- **Try it**
Locate every line in the records below that contains the word "kannst", and copy each one.

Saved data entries
▼

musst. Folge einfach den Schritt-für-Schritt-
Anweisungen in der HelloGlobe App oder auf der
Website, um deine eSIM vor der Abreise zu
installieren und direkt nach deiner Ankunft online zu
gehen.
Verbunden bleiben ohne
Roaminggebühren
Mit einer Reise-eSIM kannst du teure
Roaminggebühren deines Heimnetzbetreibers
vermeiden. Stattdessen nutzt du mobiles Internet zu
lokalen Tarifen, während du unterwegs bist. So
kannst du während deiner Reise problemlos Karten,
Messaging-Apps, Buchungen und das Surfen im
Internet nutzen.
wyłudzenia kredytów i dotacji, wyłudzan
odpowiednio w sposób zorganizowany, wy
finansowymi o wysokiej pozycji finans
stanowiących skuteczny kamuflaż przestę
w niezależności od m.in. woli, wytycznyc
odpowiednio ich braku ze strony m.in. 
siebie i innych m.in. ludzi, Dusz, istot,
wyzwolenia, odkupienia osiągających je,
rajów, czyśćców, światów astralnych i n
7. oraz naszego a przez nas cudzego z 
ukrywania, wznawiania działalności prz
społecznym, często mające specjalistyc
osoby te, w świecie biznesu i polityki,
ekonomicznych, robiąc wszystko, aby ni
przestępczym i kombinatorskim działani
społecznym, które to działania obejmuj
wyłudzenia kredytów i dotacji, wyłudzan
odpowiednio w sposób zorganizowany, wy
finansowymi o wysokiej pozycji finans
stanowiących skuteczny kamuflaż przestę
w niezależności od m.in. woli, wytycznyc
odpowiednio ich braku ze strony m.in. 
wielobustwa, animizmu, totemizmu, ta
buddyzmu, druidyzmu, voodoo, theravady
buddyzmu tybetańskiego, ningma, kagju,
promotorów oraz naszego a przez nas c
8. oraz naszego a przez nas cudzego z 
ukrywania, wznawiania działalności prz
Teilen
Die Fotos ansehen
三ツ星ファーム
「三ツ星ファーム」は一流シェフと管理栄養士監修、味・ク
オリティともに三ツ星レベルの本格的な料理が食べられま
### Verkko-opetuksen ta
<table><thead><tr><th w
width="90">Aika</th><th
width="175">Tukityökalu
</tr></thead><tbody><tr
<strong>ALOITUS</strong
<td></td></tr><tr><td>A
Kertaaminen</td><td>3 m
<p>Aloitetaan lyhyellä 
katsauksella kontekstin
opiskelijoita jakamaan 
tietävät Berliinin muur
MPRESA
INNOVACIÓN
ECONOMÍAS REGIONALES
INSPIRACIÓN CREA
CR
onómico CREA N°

▲

- **Output of the task**
Mit einer Reise-eSIM kannst du teure
kannst du während deiner Reise problemlos Karten,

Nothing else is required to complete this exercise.